Bomb Discovered in Lyubertsy Building

A powerful makeshift bomb discovered in a Moscow region apartment Friday failed to detonate after a watch timer malfunctioned, Russian media reported Monday.

A cleaning lady in Lyubertsy, just east of Moscow, discovered the explosive device, made up of 18 rocket-propelled grenades attached to a detonator, Kommersant newspaper reported.

The bomb was packed into a large suitcase at 52 Ulitsa Kirova, apartment 84, Kommersant reported.

Local police and the Federal Security Service declined to comment on the incident Monday, confirming only that a criminal case had been initiated on charges of terrorism.

The men who rented the apartment where the bomb was found were Chechens who had lived there for only a few days and moved out last week, Gazeta reported, citing residents of the building.

A cleaner discovered the suitcase Friday afternoon after the men moved out, Kommersant reported. According to the attached timer, the bomb inside was set to go off at 11:00 a.m., the paper said.

The cleaner promptly notified the police, who arrived at the scene with FSB bomb disposal experts and began evacuating residents from the building.

The bomb failed to explode due to a faulty Casio watch timer, the report said, citing FSB and police sources.

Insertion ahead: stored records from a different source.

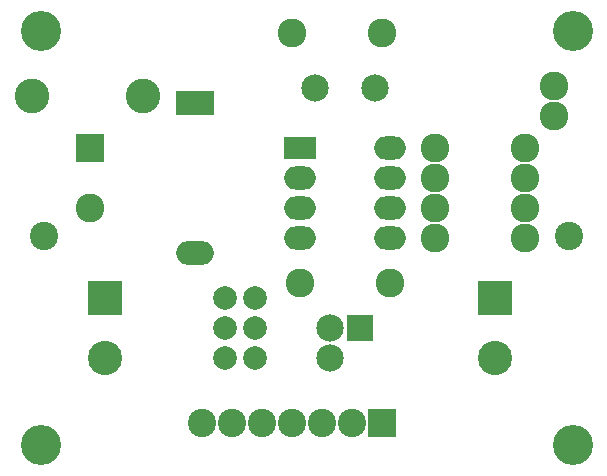
<source format=gbr>
G04 #@! TF.FileFunction,Soldermask,Bot*
%FSLAX46Y46*%
G04 Gerber Fmt 4.6, Leading zero omitted, Abs format (unit mm)*
G04 Created by KiCad (PCBNEW 4.0.4-stable) date 08/18/17 17:17:01*
%MOMM*%
%LPD*%
G01*
G04 APERTURE LIST*
%ADD10C,0.500000*%
%ADD11C,2.940000*%
%ADD12C,2.432000*%
%ADD13R,3.200000X2.000000*%
%ADD14O,3.200000X2.000000*%
%ADD15C,2.305000*%
%ADD16R,2.686000X1.974800*%
%ADD17O,2.686000X1.974800*%
%ADD18R,2.305000X2.305000*%
%ADD19R,2.899360X2.899360*%
%ADD20C,2.899360*%
%ADD21R,2.432000X2.432000*%
%ADD22R,2.398980X2.398980*%
%ADD23C,2.398980*%
%ADD24C,3.400000*%
%ADD25C,2.000200*%
%ADD26C,2.400000*%
G04 APERTURE END LIST*
D10*
D11*
X10875000Y32813000D03*
X1477000Y32813000D03*
D12*
X35640000Y28368000D03*
X43260000Y28368000D03*
X43260000Y25828000D03*
X35640000Y25828000D03*
D13*
X15320000Y32178000D03*
D14*
X15320000Y19478000D03*
D15*
X30560000Y33448000D03*
X25480000Y33448000D03*
D16*
X24210000Y28368000D03*
D17*
X24210000Y25828000D03*
X24210000Y23288000D03*
X24210000Y20748000D03*
X31830000Y20748000D03*
X31830000Y23288000D03*
X31830000Y25828000D03*
X31830000Y28368000D03*
D18*
X29290000Y13128000D03*
D15*
X26750000Y13128000D03*
X26750000Y10588000D03*
D12*
X43260000Y23288000D03*
X35640000Y23288000D03*
D19*
X7700000Y15668000D03*
D20*
X7700000Y10588000D03*
D21*
X6430000Y28368000D03*
D12*
X6430000Y23288000D03*
D19*
X40720000Y15668000D03*
D20*
X40720000Y10588000D03*
D12*
X35640000Y20748000D03*
X43260000Y20748000D03*
X24210000Y16938000D03*
X31830000Y16938000D03*
D22*
X31115000Y5080000D03*
D23*
X28575000Y5080000D03*
X26035000Y5080000D03*
X23495000Y5080000D03*
X20955000Y5080000D03*
X18415000Y5080000D03*
X15875000Y5080000D03*
D24*
X47260000Y38258000D03*
X2260000Y38258000D03*
X47260000Y3258000D03*
X2260000Y3258000D03*
D12*
X23495000Y38100000D03*
X31115000Y38100000D03*
X45720000Y33655000D03*
X45720000Y31115000D03*
D25*
X17860000Y10588000D03*
X20400000Y10588000D03*
X17860000Y13128000D03*
X20400000Y13128000D03*
X17860000Y15668000D03*
X20400000Y15668000D03*
D26*
X46990000Y20955000D03*
X2540000Y20955000D03*
M02*

</source>
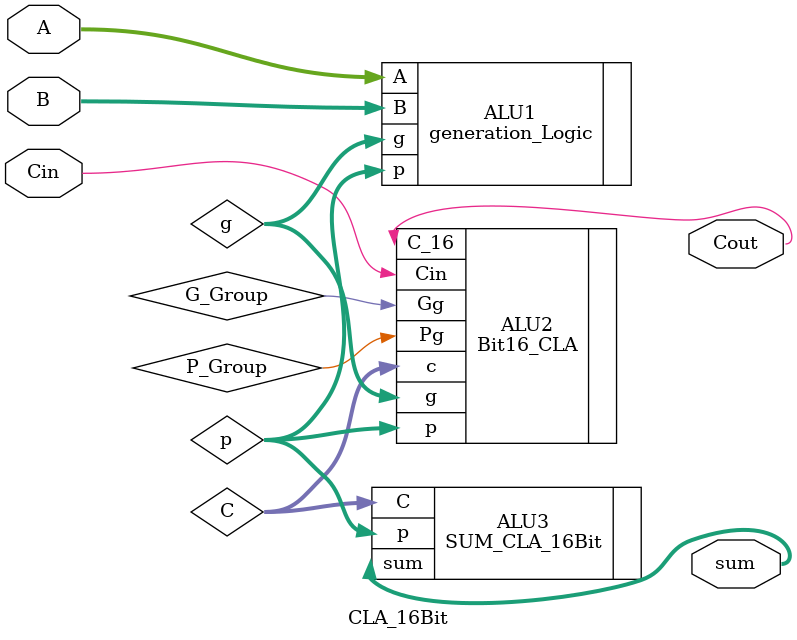
<source format=v>


module CLA_16Bit(
    input [15:0] A,B,
    input Cin ,
    output [15:0] sum,
    output Cout
    );
    wire [15:0] p;
    wire [15:0] g;
    wire  P_Group;
    wire  G_Group;
 
    wire [15:0] C;
     
    generation_Logic ALU1(
            .A(A),
            .B(B),
            .g(g),
            .p(p)
            
            );
            
                Bit16_CLA ALU2(
                .p(p),
                .g(g),
                .Cin(Cin),
                .c(C),
                .Pg(P_Group),
                .Gg(G_Group),
                .C_16(Cout)
                );
                
                
       
        SUM_CLA_16Bit ALU3(
            .C({C[15:0]}),
            .p(p),
            .sum(sum)
            );
            
        
   
endmodule

</source>
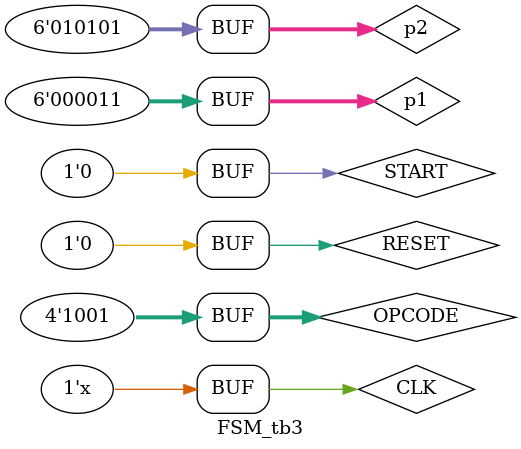
<source format=v>

`timescale 1ns/1ns
module FSM_tb3;

// Inputs
	reg CLK; reg RESET; reg START; reg[3:0] OPCODE; reg[5:0] p1; reg[5:0] p2;
// Outputs
 wire PCinc;  wire ALUreg1;  wire ALUreg2;  wire ALUregO;
 wire Ri1In;  wire Ri2In;  wire Ri3In;  wire Ri4In;  
 wire Ri1Out; wire Ri2Out; wire Ri3Out; wire Ri4Out; wire finish; wire ALUtri; wire[2:0] ALUop; wire[15:0] data_out;

// Instantiate Module
	Immediate_FSM test (CLK, RESET, START, PCinc, Ri1Out, Ri2Out, Ri3Out, Ri4Out, ALUreg1, data_out, ALUreg2, ALUregO, 
		Ri1In, Ri2In, Ri3In, Ri4In, ALUtri, finish, p1, p2, OPCODE, ALUop);

initial
   begin
	CLK = 0;
	RESET = 0;
	START = 0;
	OPCODE = 4'b0000;
	p1 = 6'b000011;
	p2 = 6'b010101;
	#20;  
	RESET = 1;
	#20;  
	RESET = 0;
	OPCODE = 4'b1000;
	#40;
	START = 1;
	#20;
	START = 0;
	OPCODE = 4'b1001;
   end

always #10 CLK = ~CLK;

endmodule

</source>
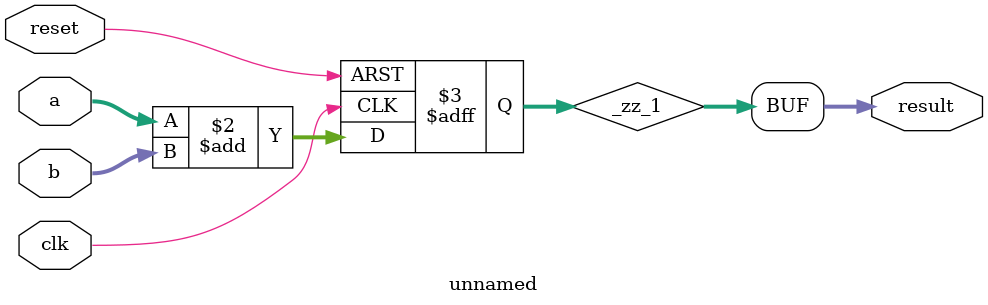
<source format=v>



module unnamed (
  input      [7:0]    a,
  input      [7:0]    b,
  output     [7:0]    result,
  input               clk,
  input               reset
);
  reg        [7:0]    _zz_1;

  assign result = _zz_1;
  always @ (posedge clk or posedge reset) begin
    if (reset) begin
      _zz_1 <= 8'h0;
    end else begin
      _zz_1 <= (a + b);
    end
  end


endmodule

</source>
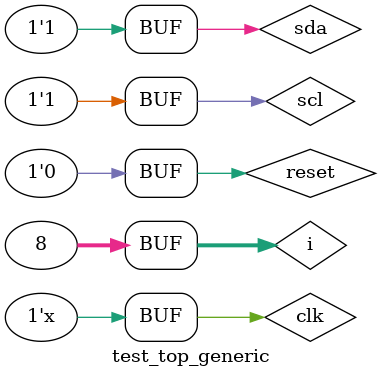
<source format=v>
`timescale 1ns / 1ps

module test_top_generic;

    reg clk = 0;
    reg sda = 1;
    reg scl = 1;
    reg reset = 0;
    wire tx;

    top_generic i_top_generic
    (
        .clk(clk),
        .reset(reset),
        .scl(scl),
        .sda(sda),
        .tx(tx)
    );
    
    defparam i_top_generic.i_buffered_uart.i_uart_tx.UART_COUNTS_PER_BIT = 1;   

    localparam CLK_HALF_CYCLE = 5;
    localparam CLK_FULL_CYCLE = CLK_HALF_CYCLE * 2;
    localparam I2C_QUARTER_CYCLE = CLK_FULL_CYCLE * 16;
    localparam I2C_HALF_CYCLE = I2C_QUARTER_CYCLE * 2;
    integer i = 0;
    initial
    begin
        reset = 1;
        // get past global reset period (GSR)
        #100    
        reset = 0;
        // Start condition - sda fall during SCL high
        #I2C_QUARTER_CYCLE;
        sda = 0;
        // SCL low after delay to start data cycle
        #I2C_QUARTER_CYCLE;
        scl = 0;
        // delay for next data change
        #I2C_QUARTER_CYCLE;
        // Loop for data
        for (i = 0; i < 8; i = i + 1)
        begin 
            // Set data           
            sda = 1;
            // Toggle clock after delay
            #I2C_QUARTER_CYCLE;
            scl = 1;
            #I2C_HALF_CYCLE;
            scl = 0;
            // delay for next data or ACK/NACK
            #I2C_QUARTER_CYCLE;
        end 
        // Set ACK and toggle clock again.
        sda = 0;
        #I2C_QUARTER_CYCLE;
        scl = 1;
        #I2C_HALF_CYCLE;
        scl = 0;
        // delay for data change
        #I2C_QUARTER_CYCLE;
        // Keep data at zero as we want a rise for stop condition
        sda = 0;
        // Clock rise after delay
        #I2C_QUARTER_CYCLE;
        scl = 1;
        // Stop condition after delay.
        #I2C_QUARTER_CYCLE;
        sda = 1;
        // SDA back to idle state after delay
        //#I2C_QUARTER_CYCLE;
        //sda = 1;
        
    end
    
    always begin
        #CLK_HALF_CYCLE clk = ~clk;
    end

endmodule

</source>
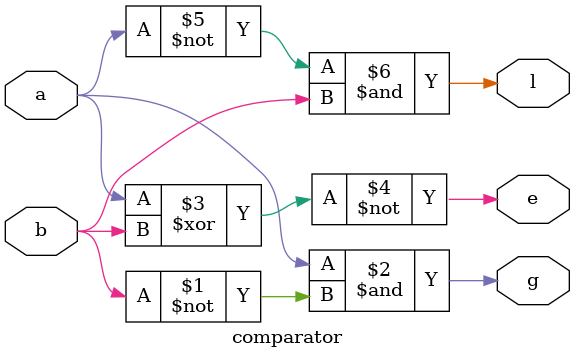
<source format=v>
`timescale 1ns / 1ps
module comparator(g,e,l,a,b);
    output g;
    output e;
    output l;
    input a;
    input b;
	 assign g = a & ~b;
    assign e = ~(a^b);
	 assign l = ~a & b;


endmodule

</source>
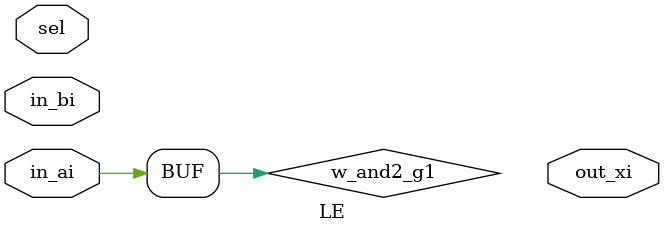
<source format=v>
/*
    "logic extension circuit"
*/

module LE (
            output out_xi,
            input in_ai,
            input in_bi,
            input [2:0] sel
          );
    wire w_not1_and4_g4;
    wire w_not2_and2_g2;
    wire w_not3_and3_g3;
    wire w_not4_and4_g4;
    wire w_and2_g1;
    wire w_and2_g2;
    wire w_and3_g3;
    wire w_and4_g4;
    wire w_or2_g1;

    not not1_and4_g4 (w_not1_and4_g4, sel[2]);
    not not2_and2_g2 (w_not2_and2_g2, sel[0]);
    not not3_and3_g3 (w_not3_and3_g3, sel[1]);
    not not4_and4_g4 (w_not4_and4_g4, in_ai);

    and and2_g1 (w_and2_g1, in_ai);
    and and2_g2 (w_and2_g2, w_not2_and2_g2, in_ai);
    and and3_g3 (w_and3_g3, w_not3_and3_g3, in_ai, in_bi);
    or or2_g1 (w_or2_g1, in_bi, sel[0]);
    and and4_g4 (w_and4_g4, w_not1_and4_g4, w_not4_and4_g4, w_or2_g1, sel[1]);
endmodule

</source>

The residents were able to return to their apartments only later that evening.

Chechen rebel leader Shamil Basayev has claimed responsibility for the bomb attempt, and FSB officers believe Basayev may have sent the two men presumed to have left the bomb, Kommersant reported.

A series of detonations have hit gas pipelines and power lines near Moscow in recent weeks. Last Monday, explosive devices toppled three towers supporting high-voltage power lines about 2 kilometers south of Moscow.

Gas pipe explosions have also occurred in the Moscow region towns of Chekhov, Podolsk, Bronnitsy and Ramensky.

Chechen rebel groups have claimed responsibility for previous bombings on the web site, though there was no mention of the Lyubertsy bombing attempt on the site as of Monday evening.

In a March 9 posting on the web site, a Chechen rebel group calling itself Shamil Basayev's Riyadus-Salikhin martyrs' brigade said it was preparing a series of attacks on pipelines, electrical substations and other infrastructure targets in the Moscow area.

The same group also claimed responsibility for the Feb. 6 Moscow metro bombing, which killed at least 40 people.

FSB and police sources cited by Kommersant said that the explosives found in Lyubertsy were likely part of an arsenal intended for sabotaging gas and power facilities, rather than for blowing up the apartment building. But with police closing in, the rebels decided to shape them into one large bomb before leaving, Kommersant reported.